**AIM OF THE TASK**
Read the lines of the data below and retrieve those with "Monkeys".

**MATERIAL SHOWN**
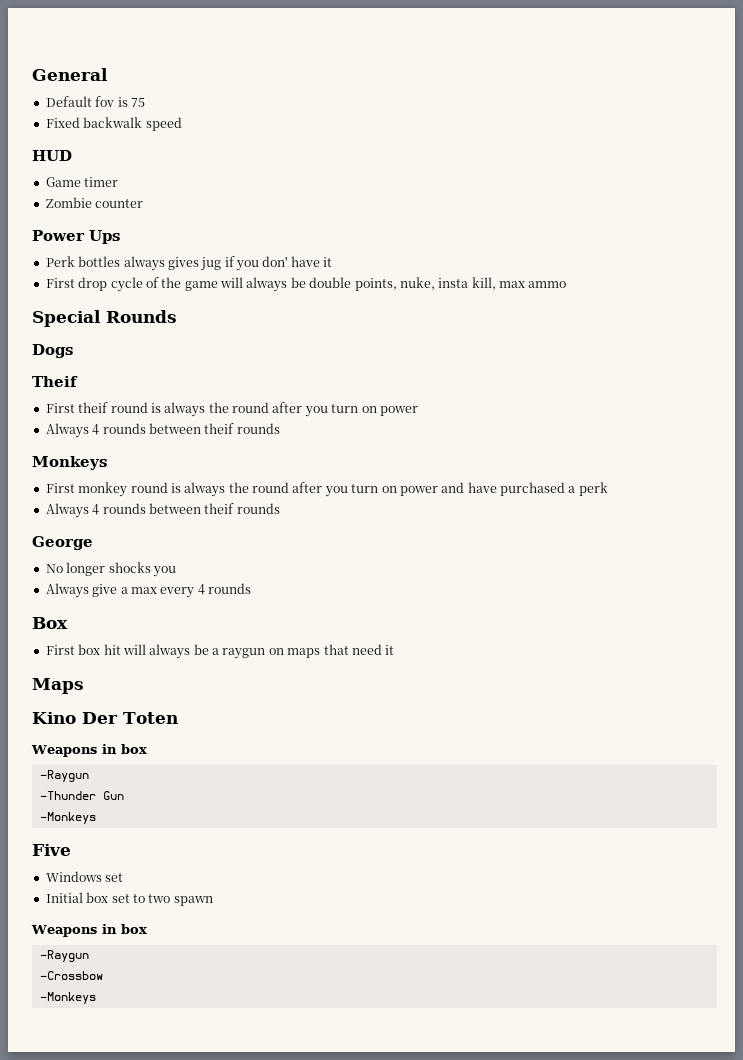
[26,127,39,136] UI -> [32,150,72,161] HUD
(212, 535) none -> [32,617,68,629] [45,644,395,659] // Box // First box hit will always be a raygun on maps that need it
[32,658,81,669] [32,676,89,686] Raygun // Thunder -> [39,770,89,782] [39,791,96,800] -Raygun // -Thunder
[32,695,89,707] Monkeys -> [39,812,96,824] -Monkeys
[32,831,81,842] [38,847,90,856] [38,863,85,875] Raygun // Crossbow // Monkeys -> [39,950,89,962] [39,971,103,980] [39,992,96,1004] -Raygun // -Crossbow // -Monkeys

**RESULT BELOW**
[32,695,89,707] Monkeys -> [39,812,96,824] -Monkeys
[32,831,81,842] [38,847,90,856] [38,863,85,875] Raygun // Crossbow // Monkeys -> [39,950,89,962] [39,971,103,980] [39,992,96,1004] -Raygun // -Crossbow // -Monkeys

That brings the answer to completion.